◆ **FRAGMENTO SELECCIONADO**:
________________
Doctrina del Evangelio

Capítulo 11

Deberes sociales


La juventud debe mirar hacia adelante

No se debe permitir que nuestra juventud pase su tiem­po enteramente en la loca gira de placeres y diversiones sin tomar en consideración los años futuros, con sus con­siguientes achaques corporales y debilidades físicas que forzosamente tienen que venir. Se les debe dar a enten­der que aquello que generalmente se considera como los gustos de la juventud es pasajero y pronto se irá, dejando tras sí solamente tristes memorias de oportunidades des­perdiciadas que no volverán. No se les debe permitir derrochar su tiempo y los bienes de sus padres en pasa­tiempos frívolos y vida desordenada, que no producen otra cosa más que la formación de vicios o hábitos malos (JI, enero de 1917, 52:19).

Diversiones correctas

Nuestras diversiones deben distinguirse por su sano am­biente social. Debemos dar la debida consideración al carácter de aquellos con quienes nos asociamos en los centros de diversión; y debemos guiarnos por un alto sentido de responsabilidad hacia nuestros padres, hacia nuestros amigos y hacia la Iglesia. Debemos saber que los placeres que disfrutamos deben ser los que llevan puesto el sello de la aprobación divina. Deben contar con el apoyo de nuestros padres y nuestros correligiona­rios, así como de los principios verdaderos que siempre deben gobernar nuestras relaciones unos con otros como miembros de la Iglesia. Deben evitarse las diversiones que en sí mismas y en el debido ambiente social podrían ser propias y sanas, a menos que los compañeros sean de carácter intachable, y los sitios sean de buena reputación y dichas diversiones estén sujetas a las debidas restric­ciones.
________________
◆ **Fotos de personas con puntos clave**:
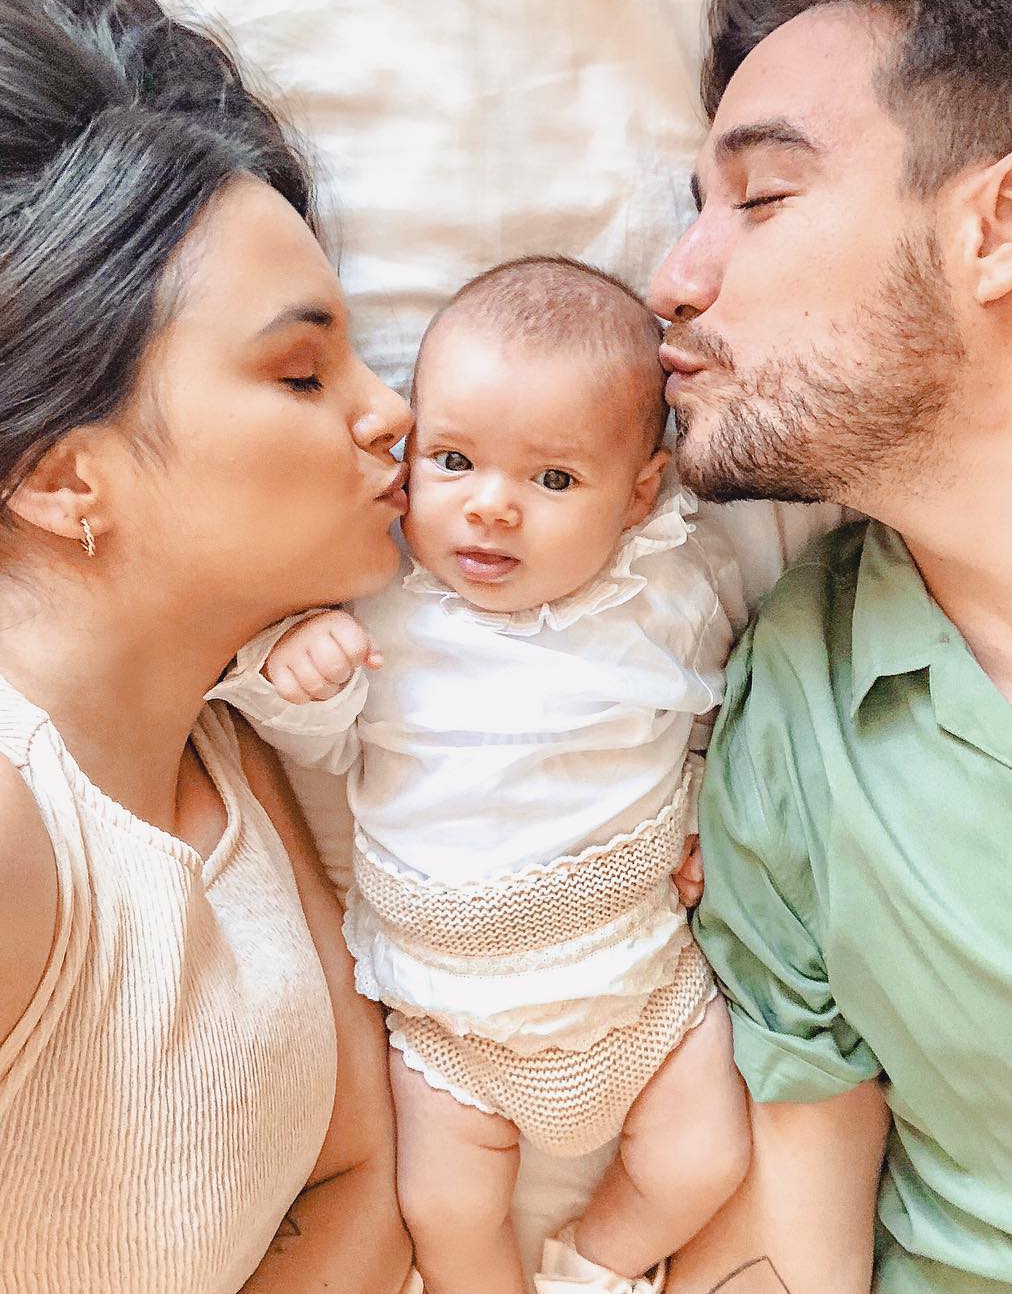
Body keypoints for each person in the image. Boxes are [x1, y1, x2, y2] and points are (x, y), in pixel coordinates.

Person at [646, 0, 1012, 1291]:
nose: (672, 277)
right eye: (691, 208)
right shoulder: (791, 708)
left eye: (762, 197)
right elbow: (802, 1187)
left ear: (1001, 222)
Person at [211, 256, 751, 1294]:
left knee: (705, 1160)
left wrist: (699, 829)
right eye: (453, 460)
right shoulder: (382, 612)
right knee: (446, 1213)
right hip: (451, 1024)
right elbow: (322, 754)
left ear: (640, 496)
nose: (490, 509)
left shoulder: (669, 596)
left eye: (552, 480)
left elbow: (721, 714)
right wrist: (305, 680)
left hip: (637, 985)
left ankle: (595, 1265)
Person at [0, 0, 419, 1293]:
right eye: (303, 370)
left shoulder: (231, 767)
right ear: (65, 477)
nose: (392, 410)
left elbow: (365, 1183)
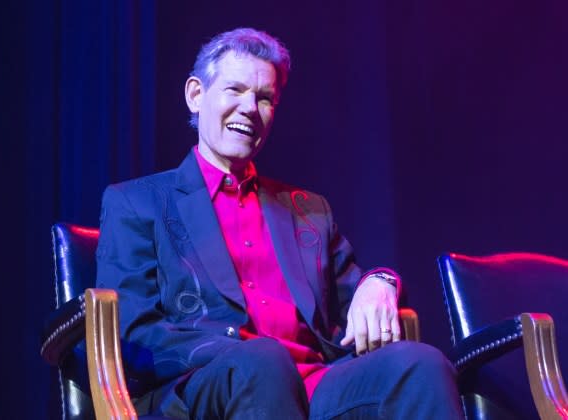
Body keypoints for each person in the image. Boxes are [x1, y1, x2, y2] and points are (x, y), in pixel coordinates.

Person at [96, 27, 463, 419]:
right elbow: (133, 329)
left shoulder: (308, 211)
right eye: (235, 90)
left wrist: (382, 281)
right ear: (196, 95)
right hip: (207, 385)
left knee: (420, 365)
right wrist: (242, 351)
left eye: (265, 98)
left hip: (316, 384)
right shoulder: (138, 202)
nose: (250, 108)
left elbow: (356, 294)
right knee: (264, 361)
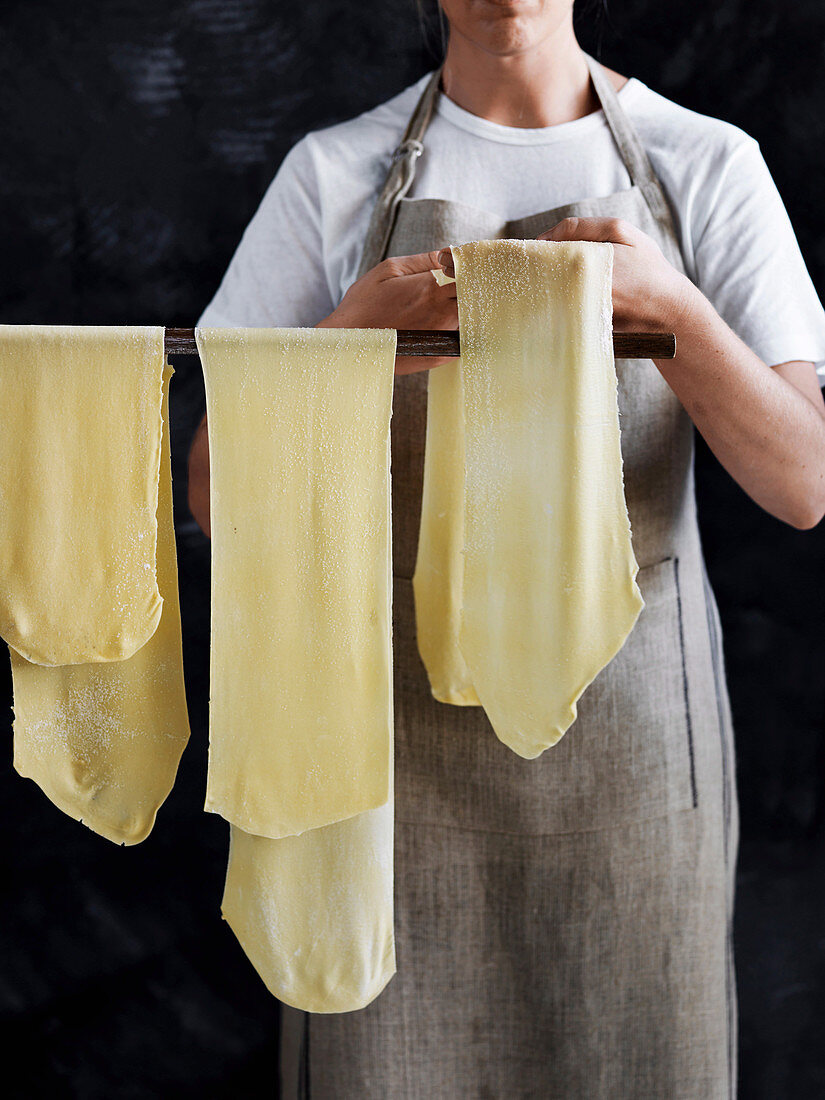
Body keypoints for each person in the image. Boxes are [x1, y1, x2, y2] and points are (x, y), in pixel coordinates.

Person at [188, 2, 825, 1096]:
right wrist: (348, 345)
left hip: (634, 757)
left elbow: (804, 482)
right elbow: (210, 494)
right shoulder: (334, 174)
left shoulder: (704, 164)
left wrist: (672, 308)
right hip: (385, 761)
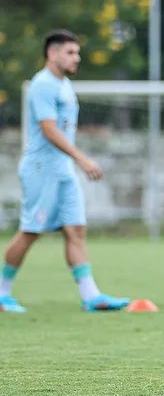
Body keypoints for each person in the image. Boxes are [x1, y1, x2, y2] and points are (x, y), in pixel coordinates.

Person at [0, 30, 130, 314]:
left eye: (77, 52)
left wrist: (74, 162)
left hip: (63, 169)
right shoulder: (42, 85)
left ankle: (91, 296)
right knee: (31, 230)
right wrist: (82, 159)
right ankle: (2, 292)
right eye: (70, 52)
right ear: (52, 53)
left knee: (75, 230)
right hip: (41, 169)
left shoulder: (65, 85)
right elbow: (48, 129)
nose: (77, 57)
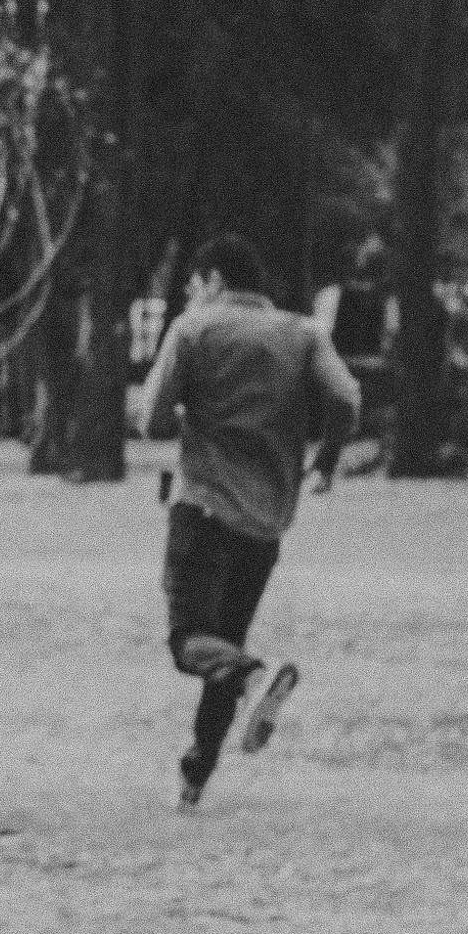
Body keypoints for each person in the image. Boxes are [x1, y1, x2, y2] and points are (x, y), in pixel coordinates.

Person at [138, 233, 361, 810]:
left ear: (214, 280)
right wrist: (327, 458)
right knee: (226, 643)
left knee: (190, 642)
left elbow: (150, 418)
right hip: (266, 521)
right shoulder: (305, 333)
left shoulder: (193, 329)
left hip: (204, 507)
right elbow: (347, 399)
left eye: (193, 286)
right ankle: (194, 777)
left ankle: (255, 677)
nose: (191, 297)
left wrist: (190, 411)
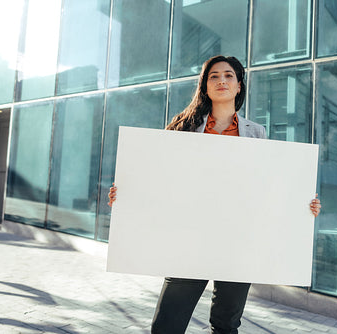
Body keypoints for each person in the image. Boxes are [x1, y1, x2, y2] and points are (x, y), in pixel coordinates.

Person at [108, 55, 322, 334]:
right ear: (205, 86)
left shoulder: (256, 133)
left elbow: (266, 190)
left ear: (239, 86)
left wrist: (303, 205)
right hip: (190, 238)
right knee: (166, 326)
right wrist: (126, 195)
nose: (222, 80)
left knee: (225, 325)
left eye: (229, 75)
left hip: (237, 242)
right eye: (214, 76)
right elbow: (160, 180)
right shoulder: (182, 128)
________________
◆ **PREGUNTAS DEL MATERIAL**:
• a. Indique si cada afirmación concuerda con el fragmento seleccionado y responda sí o no, citando textualmente las palabras que lo deciden.
(i) Los gustos de la juventud son pasajeros.
(ii) Se puede permitir que la juventud gaste los bienes de sus padres en pasatiempos.
(iii) Las diversiones deben contar con el apoyo de los padres.
• b. Conteste, según el fragmento seleccionado:
(i) ¿Qué dejan tras sí los gustos de la juventud?
(ii) ¿Hacia quiénes debemos guiarnos por un alto sentido de responsabilidad?
(iii) ¿Qué sello deben llevar los placeres que disfrutamos?
• c. Reescriba en forma de lista el párrafo del fragmento seleccionado que comienza con "Nuestras diversiones deben distinguirse", conservando sus datos principales.

◆ **RESPUESTAS POR TAREA**:
• a.
(i) Sí: "es pasajero y pronto se irá".
(ii) No: "No se les debe permitir derrochar su tiempo y los bienes de sus padres".
(iii) Sí: "Deben contar con el apoyo de nuestros padres".

• b.
(i) Solamente tristes memorias de oportunidades desperdiciadas que no volverán.
(ii) Hacia nuestros padres, hacia nuestros amigos y hacia la Iglesia.
(iii) El sello de la aprobación divina.

• c.
- Las diversiones deben distinguirse por un ambiente social sano.
- Hay que considerar el carácter de las personas con quienes nos asociamos en los centros de diversión.
- Debemos guiarnos por un alto sentido de responsabilidad hacia los padres, los amigos y la Iglesia.
- Los placeres deben llevar el sello de la aprobación divina. También deben contar con el apoyo de los padres, de los correligionarios y de los principios verdaderos.
- Incluso las diversiones propias y sanas deben evitarse, salvo que los compañeros sean de carácter intachable, los sitios tengan buena reputación y haya las debidas restricciones.